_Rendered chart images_

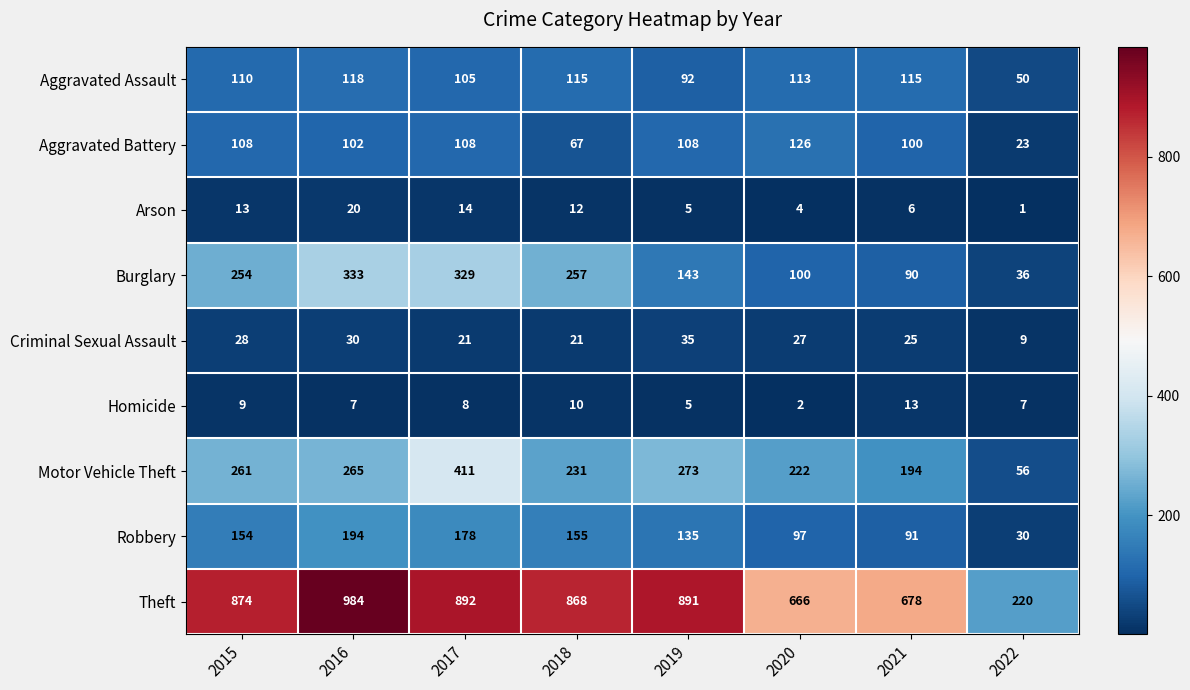

At which label is Aggravated Battery closest to 74?

2018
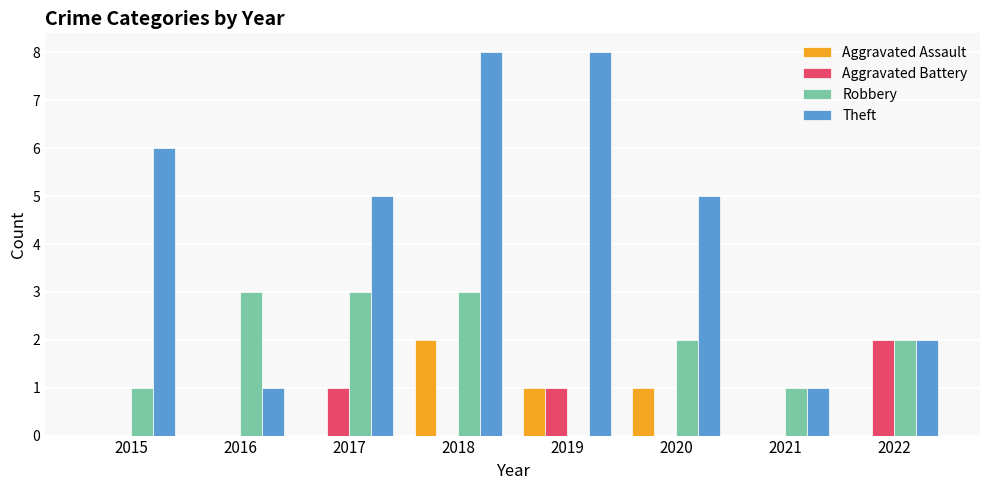

What is the greatest value displayed?

8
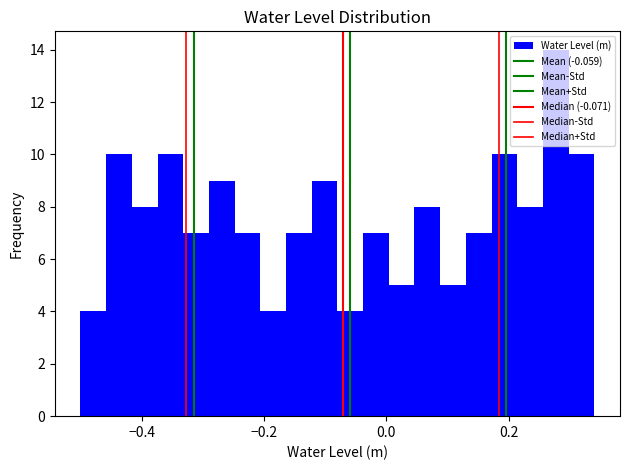

Read against the x-axis, roughly where is the centre of the tallest bar?

0.28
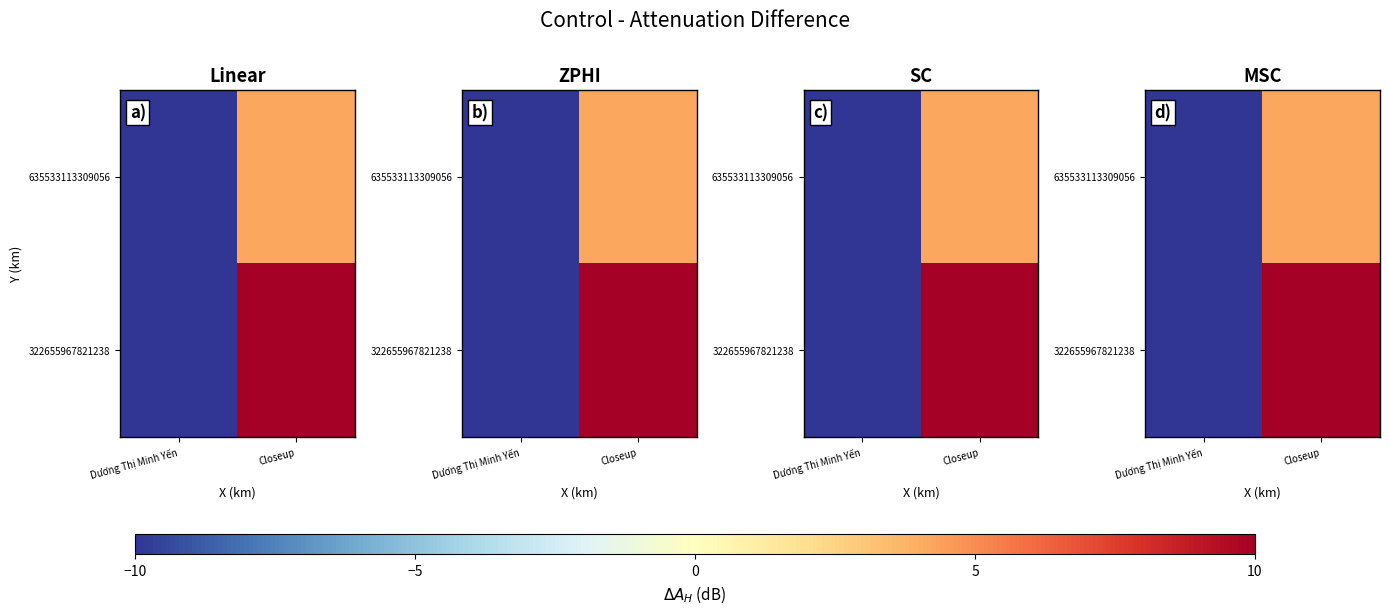

The value of 322655967821238 at Dương Thị Minh Yến is -16.1. True or false?

False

_DIRECTIONS_
Update the material above by replacing each occurrence of "value" with "figure" and keep everything else the same. Leave the pictures out of your answer.

_SOLUTION FOR THIS TASK_
At which label is Aggravated Battery closest to 74?

2018

What is the greatest figure displayed?

8

Read against the x-axis, roughly where is the centre of the tallest bar?

0.28

The figure of 322655967821238 at Dương Thị Minh Yến is -16.1. True or false?

False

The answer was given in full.